Incorporating these nutrient-dense foods into your meals doesn’t have to be complicated. Start small—maybe some eggs with breakfast, a cup of bone broth in the afternoon, or a beautifully seared grass-fed steak for dinner.
The benefits? More energy, better focus, and a body that is finally running on premium fuel.
The best part? These superfoods aren’t just good for you—they taste incredible. From the rich creaminess of butter to the delicate flavor of bone marrow, they’ll remind you that healthy eating doesn’t have to mean sacrificing flavor or satisfaction.
So why not give them a try? Experiment, discover new favorites, and embrace the power of real, whole foods. Your body—and your taste buds—will thank you. It’s time to fuel yourself the way nature intended.
And that’s it… have a nutritious day
FAQs
What are the best animal-based foods?
The best animal-based foods include nutrient-packed options like liver, bone marrow, grass-fed steak, pasture-raised eggs, and raw dairy. These are rich in bioavailable nutrients essential for energy and health.
What is the healthiest superfood on Earth?
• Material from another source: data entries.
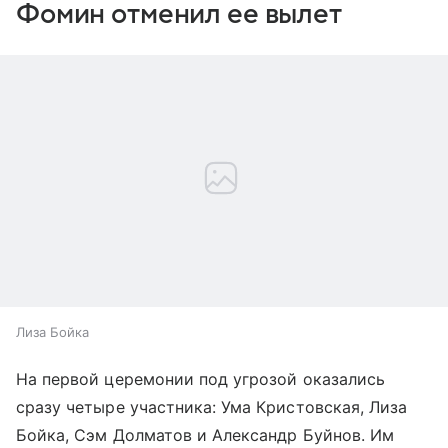
Фомин отменил ее вылет
Лиза Бойка
На первой церемонии под угрозой оказались
сразу четыре участника: Ума Кристовская, Лиза
Бойка, Сэм Долматов и Александр Буйнов. Им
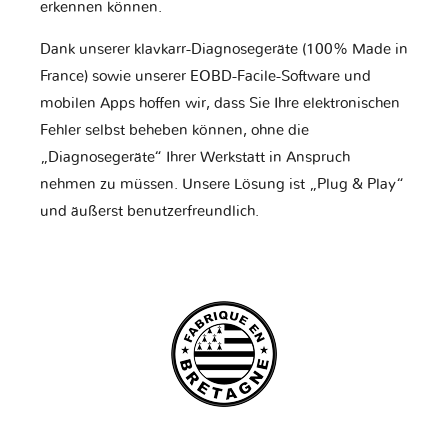
erkennen können.
Dank unserer klavkarr-Diagnosegeräte (100% Made in
France) sowie unserer EOBD-Facile-Software und
mobilen Apps hoffen wir, dass Sie Ihre elektronischen
Fehler selbst beheben können, ohne die
„Diagnosegeräte“ Ihrer Werkstatt in Anspruch
nehmen zu müssen. Unsere Lösung ist „Plug & Play“
und äußerst benutzerfreundlich.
Liver is the healthiest superfood on Earth. Packed with vitamins A and B12, iron, and folate, it’s a nutritional powerhouse that supports energy, focus, and overall vitality.
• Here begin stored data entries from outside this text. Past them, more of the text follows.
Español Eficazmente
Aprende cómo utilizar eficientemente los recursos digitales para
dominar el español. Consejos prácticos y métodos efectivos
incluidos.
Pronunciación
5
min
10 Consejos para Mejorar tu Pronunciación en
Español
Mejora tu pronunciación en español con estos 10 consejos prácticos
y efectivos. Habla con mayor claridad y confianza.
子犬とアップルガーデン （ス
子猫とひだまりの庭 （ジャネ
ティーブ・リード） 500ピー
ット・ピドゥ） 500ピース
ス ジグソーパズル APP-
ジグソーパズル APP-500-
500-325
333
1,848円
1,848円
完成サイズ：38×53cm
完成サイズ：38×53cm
What foods are animal-based?
Animal-based foods include meats, organ meats like liver and kidney, eggs, raw dairy, seafood like sockeye salmon, and healthy animal fats such as butter, lard, and tallow.
Can I eat potatoes on an animal-based diet?
Potatoes aren’t typically included in a strict animal-based diet. Instead, consider incorporating sweet potatoes as a low-toxin carbohydrate source. Focus on nutrient-dense foods like grass-fed butter, steak, and bone marrow for optimal health and energy.